:: EXERCISE TEXT ::
━━━━
PubMed Literature Mining Module¶
Overview¶
The PubMed module retrieves abstracts from PubMed and identifies drug mentions through dictionary-based matching against a curated anticancer drug list derived from ChEMBL.
How It Works¶
- Altered genes are extracted from the input MAF file
- For each gene, PubMed is queried:
"<cancer type> AND <gene> AND (therapy OR treatment OR inhibitor)" - Retrieved abstracts are parsed for drug name mentions
- Results are aggregated as gene-drug mention counts
Key Output Fields¶
| Field | Description |
|---|---|
variant |
Gene symbol (Hugo_Symbol) |
drug |
Matched drug name (uppercase) |
mention_count |
Number of abstract-level co-mentions |
Drug Dictionary¶
The curated drug list (data/chembl_anticancer_drugs.txt) is derived from ChEMBL and includes drugs identified through:
- Drug indications
- Pharmacological mechanisms of action
- ATC classifications
- Approval status
Limitations¶
Warning
Abstract-level co-mentions do not establish therapeutic relevance. This module should be interpreted as evidence retrieval rather than causal inference. The current implementation does not perform relation extraction, directionality classification, or study-type filtering.
━━━━
:: PROVIDED MATERIAL ::
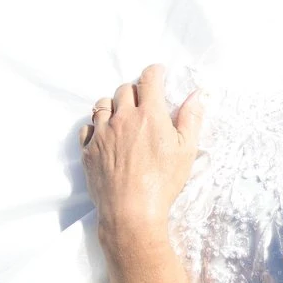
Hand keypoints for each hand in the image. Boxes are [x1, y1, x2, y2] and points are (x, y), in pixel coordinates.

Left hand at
━━━━
:: QUESTIONS TO ANSWER ::
a) Reproduce the passage of the PubMed module text starting at "PubMed Literature Mining" and ending at "derived from ChEMBL.", word for word.
b) Render this sentence from the PubMed module text in Spanish: "This module should be interpreted as evidence retrieval rather than causal inference."

:: SOLUTION LIST ::
a)
PubMed Literature Mining Module¶
Overview¶
The PubMed module retrieves abstracts from PubMed and identifies drug mentions through dictionary-based matching against a curated anticancer drug list derived from ChEMBL.

b) Este módulo debe interpretarse como recuperación de evidencia y no como inferencia causal.